This document serves as a supporting material for the article:
Support Vector Machine Classification of Functional Data with Random Vertical Shifts
which is the extension of authors master thesis with the official project assignment as follows.
Assignment: In many applications, measured data represent values of a function. Therefore, if the situation allows, it is advantageous to work with them in a functional form, i.e., as elements of an infinite-dimensional space. The thesis will build upon the student’s previous bachelor’s work. The aim is to generalize machine learning methods for functional data and to describe the properties of such approaches. The obtained results will be demonstrated on simulated or real data.
The purpose of this document is to apply knowledge of the Support Vector Machine (SVM) method for multivariate data to functional-type data, i.e., infinite-dimensional objects. To achieve this, we will primarily use the transformation (reduction) of objects from infinite to finite dimension, followed by the application of known procedures from finite dimensions. Several possible approaches will be demonstrated.

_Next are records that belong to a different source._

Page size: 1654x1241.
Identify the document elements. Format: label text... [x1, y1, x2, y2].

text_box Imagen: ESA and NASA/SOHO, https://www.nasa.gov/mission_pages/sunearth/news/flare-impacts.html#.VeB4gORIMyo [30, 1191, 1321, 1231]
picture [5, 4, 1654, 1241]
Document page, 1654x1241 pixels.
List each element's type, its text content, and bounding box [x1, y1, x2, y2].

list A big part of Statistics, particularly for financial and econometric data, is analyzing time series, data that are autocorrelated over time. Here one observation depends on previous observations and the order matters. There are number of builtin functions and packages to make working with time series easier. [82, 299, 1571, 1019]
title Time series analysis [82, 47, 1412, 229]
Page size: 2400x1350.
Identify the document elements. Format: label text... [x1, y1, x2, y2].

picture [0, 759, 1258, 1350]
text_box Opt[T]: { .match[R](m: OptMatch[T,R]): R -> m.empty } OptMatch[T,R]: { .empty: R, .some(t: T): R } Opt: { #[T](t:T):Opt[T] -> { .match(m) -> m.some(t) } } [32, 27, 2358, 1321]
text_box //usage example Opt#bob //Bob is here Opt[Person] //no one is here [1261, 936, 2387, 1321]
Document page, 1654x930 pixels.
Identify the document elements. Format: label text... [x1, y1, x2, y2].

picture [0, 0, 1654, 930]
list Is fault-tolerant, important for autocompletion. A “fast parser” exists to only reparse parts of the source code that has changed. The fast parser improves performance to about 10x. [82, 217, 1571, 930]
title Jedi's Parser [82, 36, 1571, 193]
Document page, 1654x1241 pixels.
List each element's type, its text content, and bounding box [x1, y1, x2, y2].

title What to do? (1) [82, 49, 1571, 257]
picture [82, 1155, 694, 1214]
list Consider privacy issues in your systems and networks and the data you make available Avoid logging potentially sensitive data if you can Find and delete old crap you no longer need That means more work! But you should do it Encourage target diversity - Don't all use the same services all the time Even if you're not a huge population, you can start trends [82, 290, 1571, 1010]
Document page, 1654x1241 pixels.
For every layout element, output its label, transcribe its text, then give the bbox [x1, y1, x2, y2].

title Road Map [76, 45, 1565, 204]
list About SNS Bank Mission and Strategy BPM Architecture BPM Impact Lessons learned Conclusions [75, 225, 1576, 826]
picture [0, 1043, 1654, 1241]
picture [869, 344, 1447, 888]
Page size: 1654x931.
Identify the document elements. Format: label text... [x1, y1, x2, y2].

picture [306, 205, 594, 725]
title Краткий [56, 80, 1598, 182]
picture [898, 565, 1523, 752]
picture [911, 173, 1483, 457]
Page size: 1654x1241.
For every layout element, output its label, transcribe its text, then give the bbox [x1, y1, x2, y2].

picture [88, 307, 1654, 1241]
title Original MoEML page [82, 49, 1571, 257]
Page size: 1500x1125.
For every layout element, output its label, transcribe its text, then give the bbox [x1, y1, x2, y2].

Another objective will be to compare various methods for the classification of functional data on real and simulated datasets. We will focus primarily on simulated data and, in addition to comparing the methods against each other through a simulation study, we will also examine the dependency of classification success on the parameters used in data generation (we will be interested in the variance around the generating curves and the variance of vertical shifts). We will also look into the impact of interval discretization on the effectiveness of classification methods, which is one approach to applying finite-dimensional methods to functional data.
The classification methods considered include:
-
$K$ nearest neighbors (KNN), -
logistic regression (both standard (LR) and its functional modification (LR_fda)),
-
linear (LDA) and quadratic (QDA) discriminant analysis,
-
decision trees (DT),
-
random forests (RF), and
-
Support Vector Machines: here we will consider many variants, all of which are based on the principle of filtering (dimension reduction) or direct aplying the SVM on functional data.
We will go through each method, starting with simulated data, and then proceed to construct the Support Vector Machine method for functional data.
The primary package in R for working with functional objects is fda. Other useful packages include MASS, e1071, fda.usc, refund, and more.
In the application section of this document, we will examine dataset tecator.